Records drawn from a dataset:
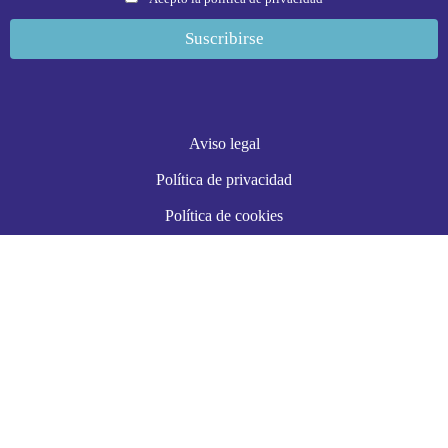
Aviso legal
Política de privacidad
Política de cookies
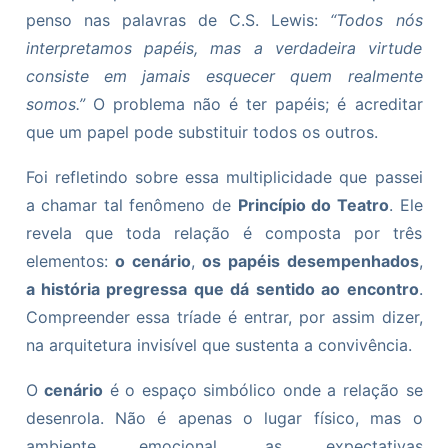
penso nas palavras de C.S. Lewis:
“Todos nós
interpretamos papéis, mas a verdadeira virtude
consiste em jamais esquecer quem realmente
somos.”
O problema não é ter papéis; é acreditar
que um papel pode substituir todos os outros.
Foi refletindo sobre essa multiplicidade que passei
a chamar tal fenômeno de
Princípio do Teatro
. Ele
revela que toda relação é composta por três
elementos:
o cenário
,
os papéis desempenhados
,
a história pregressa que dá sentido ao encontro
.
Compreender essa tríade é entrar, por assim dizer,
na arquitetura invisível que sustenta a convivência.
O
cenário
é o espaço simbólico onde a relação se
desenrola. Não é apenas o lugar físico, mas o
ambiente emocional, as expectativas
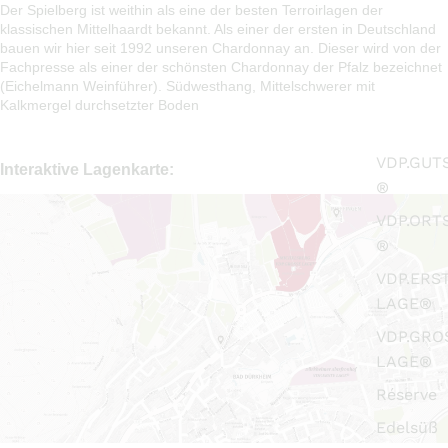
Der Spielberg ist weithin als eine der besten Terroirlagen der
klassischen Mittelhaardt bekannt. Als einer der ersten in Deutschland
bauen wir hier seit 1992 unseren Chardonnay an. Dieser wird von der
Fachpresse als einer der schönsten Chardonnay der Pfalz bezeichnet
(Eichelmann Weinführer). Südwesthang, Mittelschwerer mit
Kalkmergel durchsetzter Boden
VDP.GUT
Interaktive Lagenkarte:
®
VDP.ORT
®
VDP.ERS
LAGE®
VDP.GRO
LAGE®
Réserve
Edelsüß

-- DIRECTIVE --
Starting at the line that contains "Foi refletindo sobre", restate every line through the end of the records exactly as written, but leave the pictures out.

-- TASK ANSWER --
Foi refletindo sobre essa multiplicidade que passei
a chamar tal fenômeno de
Princípio do Teatro
. Ele
revela que toda relação é composta por três
elementos:
o cenário
,
os papéis desempenhados
,
a história pregressa que dá sentido ao encontro
.
Compreender essa tríade é entrar, por assim dizer,
na arquitetura invisível que sustenta a convivência.
O
cenário
é o espaço simbólico onde a relação se
desenrola. Não é apenas o lugar físico, mas o
ambiente emocional, as expectativas
Der Spielberg ist weithin als eine der besten Terroirlagen der
klassischen Mittelhaardt bekannt. Als einer der ersten in Deutschland
bauen wir hier seit 1992 unseren Chardonnay an. Dieser wird von der
Fachpresse als einer der schönsten Chardonnay der Pfalz bezeichnet
(Eichelmann Weinführer). Südwesthang, Mittelschwerer mit
Kalkmergel durchsetzter Boden
VDP.GUT
Interaktive Lagenkarte:
®
VDP.ORT
®
VDP.ERS
LAGE®
VDP.GRO
LAGE®
Réserve
Edelsüß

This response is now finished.